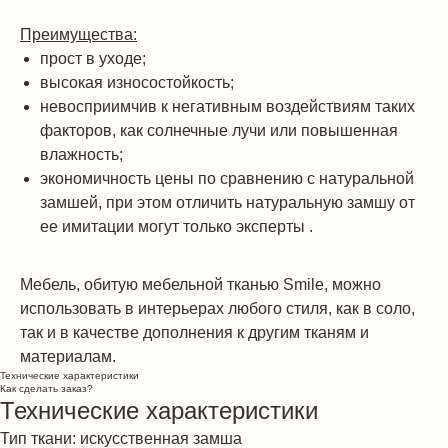
Преимущества:
прост в уходе;
высокая износостойкость;
невосприимчив к негативным воздействиям таких
факторов, как солнечные лучи или повышенная
влажность;
экономичность цены по сравнению с натуральной
замшей, при этом отличить натуральную замшу от
ее имитации могут только эксперты .
Мебель, обитую мебельной тканью Smile, можно
использовать в интерьерах любого стиля, как в соло,
так и в качестве дополнения к другим тканям и
материалам.
Технические характеристики
Как сделать заказ?
Технические характеристики
Тип ткани: искусственная замша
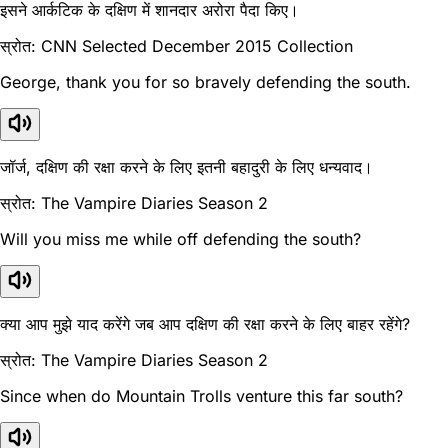
इसने आर्कटिक के दक्षिण में शानदार अरोरा पैदा किए।
स्रोत: CNN Selected December 2015 Collection
George, thank you for so bravely defending the south.
जॉर्ज, दक्षिण की रक्षा करने के लिए इतनी बहादुरी के लिए धन्यवाद।
स्रोत: The Vampire Diaries Season 2
Will you miss me while off defending the south?
क्या आप मुझे याद करेंगे जब आप दक्षिण की रक्षा करने के लिए बाहर रहेंगे?
स्रोत: The Vampire Diaries Season 2
Since when do Mountain Trolls venture this far south?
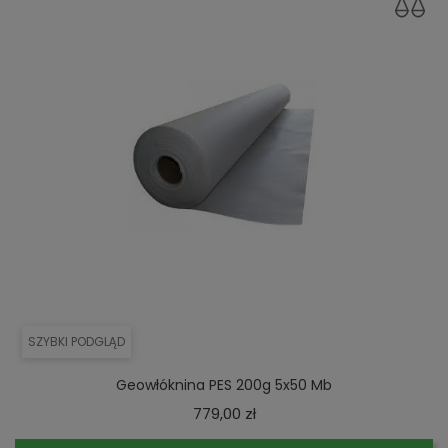
SZYBKI PODGLĄD
Geowłóknina PES 200g 5x50 Mb
Cena
779,00 zł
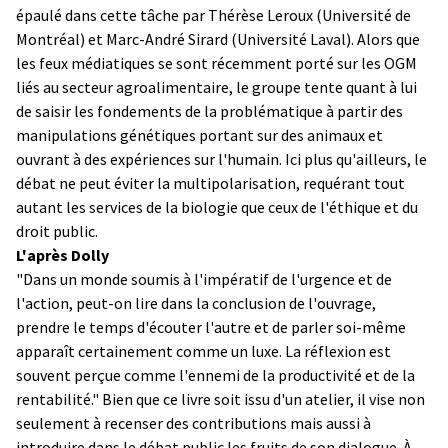
épaulé dans cette tâche par Thérèse Leroux (Université de
Montréal) et Marc-André Sirard (Université Laval). Alors que
les feux médiatiques se sont récemment porté sur les OGM
liés au secteur agroalimentaire, le groupe tente quant à lui
de saisir les fondements de la problématique à partir des
manipulations génétiques portant sur des animaux et
ouvrant à des expériences sur l'humain. Ici plus qu'ailleurs, le
débat ne peut éviter la multipolarisation, requérant tout
autant les services de la biologie que ceux de l'éthique et du
droit public.
L'après Dolly
"Dans un monde soumis à l'impératif de l'urgence et de
l'action, peut-on lire dans la conclusion de l'ouvrage,
prendre le temps d'écouter l'autre et de parler soi-même
apparaît certainement comme un luxe. La réflexion est
souvent perçue comme l'ennemi de la productivité et de la
rentabilité." Bien que ce livre soit issu d'un atelier, il vise non
seulement à recenser des contributions mais aussi à
introduire dans le débat public les fruits de son dialogue. À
■ ■ ■ ■ ■
■ What to work on: Where a line of the data contains "public", copy that line.

■ Solution for this problem:
droit public.
introduire dans le débat public les fruits de son dialogue. À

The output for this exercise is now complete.